A ditadura em Cuba amordaça e reprime violentamente. Não é permitida oposição pública, livre expressão, sindicatos independentes, partidos políticos, liberdade de organização, enfim, não é tolerada a mínima divergência organizada em relação ao regime. João, que trabalhava em um teatro em Havana Vieja, quase sussurrando me explicou a situação: “não posso manifestar minhas opiniões, não posso viajar, para falar com vocês tenho que falar em voz baixa para ninguém ouvir... queria comprar um sapato, mas não posso, meu salário não permite... Veja: dizem que a educação é boa e é verdade, mas do que adianta isso se eu não posso ter minhas opiniões livres?”
Com a restauração capitalista, o regime ditatorial se tornou ainda mais nefasto.

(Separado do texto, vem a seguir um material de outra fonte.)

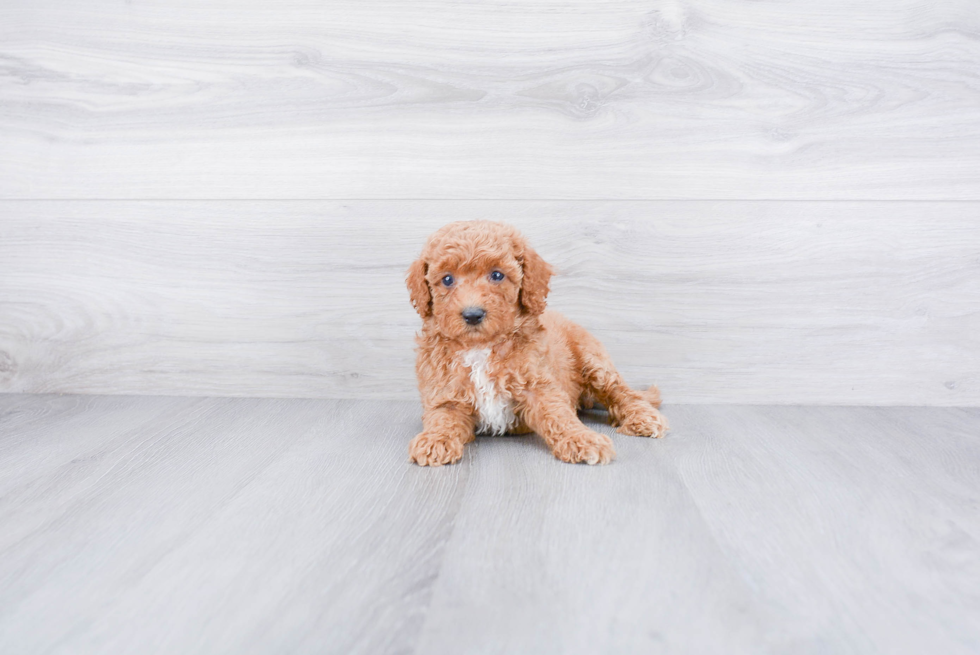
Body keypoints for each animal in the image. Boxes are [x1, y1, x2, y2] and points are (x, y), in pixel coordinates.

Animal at [404, 220, 668, 466]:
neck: (480, 347)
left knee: (622, 393)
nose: (472, 314)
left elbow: (558, 415)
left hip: (595, 363)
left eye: (497, 275)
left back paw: (643, 418)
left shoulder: (539, 385)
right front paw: (435, 440)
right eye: (447, 279)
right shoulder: (445, 394)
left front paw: (582, 439)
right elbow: (442, 418)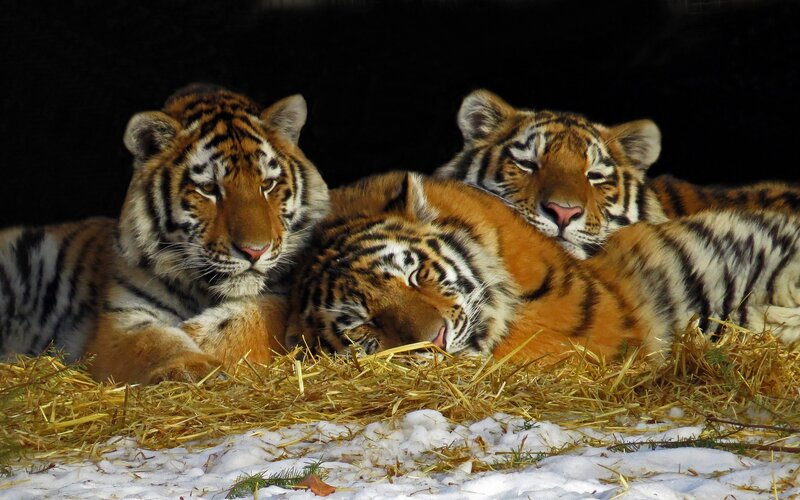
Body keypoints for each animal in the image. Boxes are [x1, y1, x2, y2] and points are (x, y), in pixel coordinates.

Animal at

A ditadura “castrista” que se erguia sobre a base social de um Estado operário, hoje se apoia sobre o capitalismo. A diferença em relação a qualquer país latino-americano que derrubou regimes ditatoriais na década de 80 é que em Cuba, frente ao ajuste neoliberal do governo, não se pode fazer greves, realizar manifestações ou mesmo organizar um sindicato livre.
A tarefa imediata e mais sentida pelo povo cubano é a derrubada da ditadura. Junto a essa luta, é preciso estar contra os “ajustes neoliberais” anunciados recentemente pelo governo, bem como, defender as conquistas sociais que sobrevivem. A luta pelo socialismo em Cuba passa precisamente por retomar a propriedade estatal sobre os principais meios de produção, reconquistar a planificação econômica e o monopólio sobre o comércio exterior. É necessária uma segunda revolução política e social em Cuba!